WORK ORDER: Each line of the listing is to be copied exactly.

PROVIDED RECORDS:
- - - - - - -

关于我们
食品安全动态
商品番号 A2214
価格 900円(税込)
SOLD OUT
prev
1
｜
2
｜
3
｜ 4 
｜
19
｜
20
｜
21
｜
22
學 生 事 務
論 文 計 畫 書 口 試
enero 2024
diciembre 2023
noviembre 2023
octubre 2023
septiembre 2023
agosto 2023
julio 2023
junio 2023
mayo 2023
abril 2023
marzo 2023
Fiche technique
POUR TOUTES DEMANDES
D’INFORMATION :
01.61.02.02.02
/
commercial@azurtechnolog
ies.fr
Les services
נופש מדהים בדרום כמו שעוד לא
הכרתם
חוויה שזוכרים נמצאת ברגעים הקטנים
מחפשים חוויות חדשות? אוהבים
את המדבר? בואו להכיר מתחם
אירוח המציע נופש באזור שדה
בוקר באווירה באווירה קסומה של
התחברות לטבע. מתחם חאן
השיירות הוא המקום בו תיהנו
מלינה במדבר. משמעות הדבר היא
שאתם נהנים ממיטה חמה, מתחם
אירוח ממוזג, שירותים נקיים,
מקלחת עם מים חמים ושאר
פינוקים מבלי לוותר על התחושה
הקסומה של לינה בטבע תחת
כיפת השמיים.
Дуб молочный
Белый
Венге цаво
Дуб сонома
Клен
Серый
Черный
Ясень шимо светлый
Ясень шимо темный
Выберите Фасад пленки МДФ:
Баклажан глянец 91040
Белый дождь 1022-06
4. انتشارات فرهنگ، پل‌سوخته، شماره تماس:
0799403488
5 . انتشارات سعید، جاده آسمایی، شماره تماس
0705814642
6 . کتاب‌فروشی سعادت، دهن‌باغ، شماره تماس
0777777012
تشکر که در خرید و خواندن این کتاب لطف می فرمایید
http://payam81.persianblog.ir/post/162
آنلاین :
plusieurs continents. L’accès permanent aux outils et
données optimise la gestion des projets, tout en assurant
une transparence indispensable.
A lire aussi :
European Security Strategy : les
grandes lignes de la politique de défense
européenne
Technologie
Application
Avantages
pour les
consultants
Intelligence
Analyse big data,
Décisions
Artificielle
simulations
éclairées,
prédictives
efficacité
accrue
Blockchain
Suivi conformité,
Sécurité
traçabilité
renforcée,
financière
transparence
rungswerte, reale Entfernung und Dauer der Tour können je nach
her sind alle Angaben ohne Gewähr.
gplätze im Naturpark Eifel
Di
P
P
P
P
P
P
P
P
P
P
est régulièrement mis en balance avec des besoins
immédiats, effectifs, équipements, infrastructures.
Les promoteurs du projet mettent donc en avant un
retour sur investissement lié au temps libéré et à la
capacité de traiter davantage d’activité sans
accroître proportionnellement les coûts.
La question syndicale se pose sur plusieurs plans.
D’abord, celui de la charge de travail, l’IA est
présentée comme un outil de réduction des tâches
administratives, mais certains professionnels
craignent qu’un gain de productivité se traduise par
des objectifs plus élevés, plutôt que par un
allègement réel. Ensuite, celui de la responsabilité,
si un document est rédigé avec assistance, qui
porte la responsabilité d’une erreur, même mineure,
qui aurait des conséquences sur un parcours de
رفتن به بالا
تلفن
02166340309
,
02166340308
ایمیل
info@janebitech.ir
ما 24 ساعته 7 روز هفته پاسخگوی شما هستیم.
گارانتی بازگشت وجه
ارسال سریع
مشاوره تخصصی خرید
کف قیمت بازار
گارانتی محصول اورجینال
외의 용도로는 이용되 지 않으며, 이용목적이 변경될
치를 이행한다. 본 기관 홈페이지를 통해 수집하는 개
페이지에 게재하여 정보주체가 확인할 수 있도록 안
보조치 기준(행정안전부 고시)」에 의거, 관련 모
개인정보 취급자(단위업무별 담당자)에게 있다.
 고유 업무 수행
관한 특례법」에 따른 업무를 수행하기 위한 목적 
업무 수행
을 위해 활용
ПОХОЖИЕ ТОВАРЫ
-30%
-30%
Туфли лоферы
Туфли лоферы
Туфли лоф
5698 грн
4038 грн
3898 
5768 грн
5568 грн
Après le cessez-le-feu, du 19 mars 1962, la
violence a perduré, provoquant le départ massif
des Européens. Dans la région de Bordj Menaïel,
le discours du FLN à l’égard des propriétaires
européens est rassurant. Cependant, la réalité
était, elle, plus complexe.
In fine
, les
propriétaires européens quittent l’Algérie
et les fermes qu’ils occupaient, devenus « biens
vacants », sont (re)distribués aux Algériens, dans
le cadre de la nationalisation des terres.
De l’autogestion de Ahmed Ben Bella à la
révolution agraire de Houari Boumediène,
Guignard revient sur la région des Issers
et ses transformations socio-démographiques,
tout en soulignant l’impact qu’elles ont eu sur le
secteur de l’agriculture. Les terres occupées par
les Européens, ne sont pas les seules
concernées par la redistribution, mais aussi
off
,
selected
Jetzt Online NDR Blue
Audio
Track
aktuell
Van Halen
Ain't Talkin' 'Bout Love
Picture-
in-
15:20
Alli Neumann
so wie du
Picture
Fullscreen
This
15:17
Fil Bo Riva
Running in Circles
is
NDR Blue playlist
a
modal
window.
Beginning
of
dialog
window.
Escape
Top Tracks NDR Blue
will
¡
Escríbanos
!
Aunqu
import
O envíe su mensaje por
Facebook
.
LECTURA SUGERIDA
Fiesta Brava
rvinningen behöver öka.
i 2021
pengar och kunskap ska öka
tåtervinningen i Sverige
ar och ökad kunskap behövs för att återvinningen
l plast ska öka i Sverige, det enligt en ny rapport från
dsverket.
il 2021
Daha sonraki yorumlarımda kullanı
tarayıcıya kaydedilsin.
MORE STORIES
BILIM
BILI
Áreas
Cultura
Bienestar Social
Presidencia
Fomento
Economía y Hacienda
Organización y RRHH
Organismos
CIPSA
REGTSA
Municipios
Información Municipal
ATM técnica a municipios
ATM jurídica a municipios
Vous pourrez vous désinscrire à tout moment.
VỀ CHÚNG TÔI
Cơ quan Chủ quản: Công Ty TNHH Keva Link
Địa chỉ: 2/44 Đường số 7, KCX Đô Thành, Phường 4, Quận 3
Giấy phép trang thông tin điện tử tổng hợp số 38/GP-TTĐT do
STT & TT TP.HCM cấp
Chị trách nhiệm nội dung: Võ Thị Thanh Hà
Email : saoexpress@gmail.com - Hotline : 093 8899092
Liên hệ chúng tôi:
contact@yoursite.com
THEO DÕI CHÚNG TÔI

- - - - - - -

EXERCISE RESULT:
关于我们
食品安全动态
商品番号 A2214
価格 900円(税込)
SOLD OUT
prev
1
｜
2
｜
3
｜ 4 
｜
19
｜
20
｜
21
｜
22
學 生 事 務
論 文 計 畫 書 口 試
enero 2024
diciembre 2023
noviembre 2023
octubre 2023
septiembre 2023
agosto 2023
julio 2023
junio 2023
mayo 2023
abril 2023
marzo 2023
Fiche technique
POUR TOUTES DEMANDES
D’INFORMATION :
01.61.02.02.02
/
commercial@azurtechnolog
ies.fr
Les services
נופש מדהים בדרום כמו שעוד לא
הכרתם
חוויה שזוכרים נמצאת ברגעים הקטנים
מחפשים חוויות חדשות? אוהבים
את המדבר? בואו להכיר מתחם
אירוח המציע נופש באזור שדה
בוקר באווירה באווירה קסומה של
התחברות לטבע. מתחם חאן
השיירות הוא המקום בו תיהנו
מלינה במדבר. משמעות הדבר היא
שאתם נהנים ממיטה חמה, מתחם
אירוח ממוזג, שירותים נקיים,
מקלחת עם מים חמים ושאר
פינוקים מבלי לוותר על התחושה
הקסומה של לינה בטבע תחת
כיפת השמיים.
Дуб молочный
Белый
Венге цаво
Дуб сонома
Клен
Серый
Черный
Ясень шимо светлый
Ясень шимо темный
Выберите Фасад пленки МДФ:
Баклажан глянец 91040
Белый дождь 1022-06
4. انتشارات فرهنگ، پل‌سوخته، شماره تماس:
0799403488
5 . انتشارات سعید، جاده آسمایی، شماره تماس
0705814642
6 . کتاب‌فروشی سعادت، دهن‌باغ، شماره تماس
0777777012
تشکر که در خرید و خواندن این کتاب لطف می فرمایید
http://payam81.persianblog.ir/post/162
آنلاین :
plusieurs continents. L’accès permanent aux outils et
données optimise la gestion des projets, tout en assurant
une transparence indispensable.
A lire aussi :
European Security Strategy : les
grandes lignes de la politique de défense
européenne
Technologie
Application
Avantages
pour les
consultants
Intelligence
Analyse big data,
Décisions
Artificielle
simulations
éclairées,
prédictives
efficacité
accrue
Blockchain
Suivi conformité,
Sécurité
traçabilité
renforcée,
financière
transparence
rungswerte, reale Entfernung und Dauer der Tour können je nach
her sind alle Angaben ohne Gewähr.
gplätze im Naturpark Eifel
Di
P
P
P
P
P
P
P
P
P
P
est régulièrement mis en balance avec des besoins
immédiats, effectifs, équipements, infrastructures.
Les promoteurs du projet mettent donc en avant un
retour sur investissement lié au temps libéré et à la
capacité de traiter davantage d’activité sans
accroître proportionnellement les coûts.
La question syndicale se pose sur plusieurs plans.
D’abord, celui de la charge de travail, l’IA est
présentée comme un outil de réduction des tâches
administratives, mais certains professionnels
craignent qu’un gain de productivité se traduise par
des objectifs plus élevés, plutôt que par un
allègement réel. Ensuite, celui de la responsabilité,
si un document est rédigé avec assistance, qui
porte la responsabilité d’une erreur, même mineure,
qui aurait des conséquences sur un parcours de
رفتن به بالا
تلفن
02166340309
,
02166340308
ایمیل
info@janebitech.ir
ما 24 ساعته 7 روز هفته پاسخگوی شما هستیم.
گارانتی بازگشت وجه
ارسال سریع
مشاوره تخصصی خرید
کف قیمت بازار
گارانتی محصول اورجینال
외의 용도로는 이용되 지 않으며, 이용목적이 변경될
치를 이행한다. 본 기관 홈페이지를 통해 수집하는 개
페이지에 게재하여 정보주체가 확인할 수 있도록 안
보조치 기준(행정안전부 고시)」에 의거, 관련 모
개인정보 취급자(단위업무별 담당자)에게 있다.
 고유 업무 수행
관한 특례법」에 따른 업무를 수행하기 위한 목적 
업무 수행
을 위해 활용
ПОХОЖИЕ ТОВАРЫ
-30%
-30%
Туфли лоферы
Туфли лоферы
Туфли лоф
5698 грн
4038 грн
3898 
5768 грн
5568 грн
Après le cessez-le-feu, du 19 mars 1962, la
violence a perduré, provoquant le départ massif
des Européens. Dans la région de Bordj Menaïel,
le discours du FLN à l’égard des propriétaires
européens est rassurant. Cependant, la réalité
était, elle, plus complexe.
In fine
, les
propriétaires européens quittent l’Algérie
et les fermes qu’ils occupaient, devenus « biens
vacants », sont (re)distribués aux Algériens, dans
le cadre de la nationalisation des terres.
De l’autogestion de Ahmed Ben Bella à la
révolution agraire de Houari Boumediène,
Guignard revient sur la région des Issers
et ses transformations socio-démographiques,
tout en soulignant l’impact qu’elles ont eu sur le
secteur de l’agriculture. Les terres occupées par
les Européens, ne sont pas les seules
concernées par la redistribution, mais aussi
off
,
selected
Jetzt Online NDR Blue
Audio
Track
aktuell
Van Halen
Ain't Talkin' 'Bout Love
Picture-
in-
15:20
Alli Neumann
so wie du
Picture
Fullscreen
This
15:17
Fil Bo Riva
Running in Circles
is
NDR Blue playlist
a
modal
window.
Beginning
of
dialog
window.
Escape
Top Tracks NDR Blue
will
¡
Escríbanos
!
Aunqu
import
O envíe su mensaje por
Facebook
.
LECTURA SUGERIDA
Fiesta Brava
rvinningen behöver öka.
i 2021
pengar och kunskap ska öka
tåtervinningen i Sverige
ar och ökad kunskap behövs för att återvinningen
l plast ska öka i Sverige, det enligt en ny rapport från
dsverket.
il 2021
Daha sonraki yorumlarımda kullanı
tarayıcıya kaydedilsin.
MORE STORIES
BILIM
BILI
Áreas
Cultura
Bienestar Social
Presidencia
Fomento
Economía y Hacienda
Organización y RRHH
Organismos
CIPSA
REGTSA
Municipios
Información Municipal
ATM técnica a municipios
ATM jurídica a municipios
Vous pourrez vous désinscrire à tout moment.
VỀ CHÚNG TÔI
Cơ quan Chủ quản: Công Ty TNHH Keva Link
Địa chỉ: 2/44 Đường số 7, KCX Đô Thành, Phường 4, Quận 3
Giấy phép trang thông tin điện tử tổng hợp số 38/GP-TTĐT do
STT & TT TP.HCM cấp
Chị trách nhiệm nội dung: Võ Thị Thanh Hà
Email : saoexpress@gmail.com - Hotline : 093 8899092
Liên hệ chúng tôi:
contact@yoursite.com
THEO DÕI CHÚNG TÔI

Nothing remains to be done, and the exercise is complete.